The worst scenario for renewable power and the economy sees a rapid economic recovery and an acceleration in the building of conventional thermal power plants and subsequent increase in fuel imports. This scenario would only see renewables contributing 15% to the electricity mix (half the 2020 objective). “Competition between countries for energy resources results in tight gas supplies and high fuel prices,” says Ofgem. “The effect on domestic consumer bills is an increase of more than 60% by 2016 before falling back”, it concludes.

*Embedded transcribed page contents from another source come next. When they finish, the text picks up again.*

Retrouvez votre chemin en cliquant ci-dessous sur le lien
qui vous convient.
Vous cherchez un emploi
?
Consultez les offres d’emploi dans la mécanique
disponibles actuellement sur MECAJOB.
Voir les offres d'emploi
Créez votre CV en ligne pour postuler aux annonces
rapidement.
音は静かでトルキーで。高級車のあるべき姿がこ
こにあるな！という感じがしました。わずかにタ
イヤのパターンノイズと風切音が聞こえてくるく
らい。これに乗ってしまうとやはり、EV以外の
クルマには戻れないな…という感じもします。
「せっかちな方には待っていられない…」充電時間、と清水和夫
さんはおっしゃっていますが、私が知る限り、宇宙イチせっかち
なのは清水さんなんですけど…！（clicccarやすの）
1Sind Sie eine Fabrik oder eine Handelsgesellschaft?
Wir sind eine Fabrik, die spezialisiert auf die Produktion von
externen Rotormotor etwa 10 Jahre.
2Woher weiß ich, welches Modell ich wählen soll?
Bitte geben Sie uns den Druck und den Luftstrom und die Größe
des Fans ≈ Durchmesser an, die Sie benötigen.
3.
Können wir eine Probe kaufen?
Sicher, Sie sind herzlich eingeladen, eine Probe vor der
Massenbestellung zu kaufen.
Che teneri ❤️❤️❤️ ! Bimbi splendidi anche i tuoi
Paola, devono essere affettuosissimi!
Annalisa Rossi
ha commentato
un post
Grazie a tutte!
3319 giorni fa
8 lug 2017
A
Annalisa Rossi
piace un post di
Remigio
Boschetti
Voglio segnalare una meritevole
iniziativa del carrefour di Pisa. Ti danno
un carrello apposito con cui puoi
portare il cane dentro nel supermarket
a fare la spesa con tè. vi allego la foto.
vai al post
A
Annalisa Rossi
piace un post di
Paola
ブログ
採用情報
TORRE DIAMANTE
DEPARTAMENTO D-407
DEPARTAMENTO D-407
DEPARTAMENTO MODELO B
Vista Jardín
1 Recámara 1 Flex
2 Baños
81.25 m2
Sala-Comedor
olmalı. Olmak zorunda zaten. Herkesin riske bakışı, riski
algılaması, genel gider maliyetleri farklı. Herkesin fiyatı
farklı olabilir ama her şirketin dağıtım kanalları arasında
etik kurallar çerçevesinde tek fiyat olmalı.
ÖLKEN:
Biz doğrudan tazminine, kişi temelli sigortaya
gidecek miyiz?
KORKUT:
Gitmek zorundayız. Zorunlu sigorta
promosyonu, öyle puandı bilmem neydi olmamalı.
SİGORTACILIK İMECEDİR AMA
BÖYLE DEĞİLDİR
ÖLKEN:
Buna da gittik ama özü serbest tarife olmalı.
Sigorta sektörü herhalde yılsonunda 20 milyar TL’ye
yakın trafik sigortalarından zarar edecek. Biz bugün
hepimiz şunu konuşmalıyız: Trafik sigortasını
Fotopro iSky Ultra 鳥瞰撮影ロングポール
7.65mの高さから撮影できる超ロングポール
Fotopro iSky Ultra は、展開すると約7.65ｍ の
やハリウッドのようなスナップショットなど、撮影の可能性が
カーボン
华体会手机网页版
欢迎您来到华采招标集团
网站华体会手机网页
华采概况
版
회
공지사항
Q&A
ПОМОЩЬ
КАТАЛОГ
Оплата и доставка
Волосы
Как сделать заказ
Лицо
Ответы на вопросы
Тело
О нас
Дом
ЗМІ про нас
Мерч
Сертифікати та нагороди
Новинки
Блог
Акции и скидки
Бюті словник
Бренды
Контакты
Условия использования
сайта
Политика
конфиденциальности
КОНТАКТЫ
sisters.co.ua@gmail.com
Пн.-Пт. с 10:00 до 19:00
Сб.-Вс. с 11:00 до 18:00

“These are big challenges. Consumers are already enduring high energy prices,” said Ofgem chief executive Alistair Buchanan. “Our scenarios suggest that Britain faces a tough challenge in maintaining secure supplies whilst at the same time meeting its climate change targets. However, there is still time to act. Ofgem will be putting forward proposals in the New Year… to ensure that Britain’s energy industry can meet the challenges ahead.” “Putting our faith into fossil fuels could irreparably damage the environment and still not save us any money,” said Maria McCaffery, BWEA Chief Executive. “Wind, wave and tidal energy can deliver both energy security and price stability,” she added. The BWEA also emphasised that no other low carbon technologies apart from wind, wave and tidal will be available in quantity within the timescales required.

Carbon capture and storage, also known as ‘clean coal’, is yet to be tested on a large scale, while any new nuclear power stations are unlikely to be ready before the end of the next decade. It must also be borne in mind that while ‘clean coal’ and nuclear have low carbon credentials, neither use sustainable resources nor both are set to further increase fuel costs.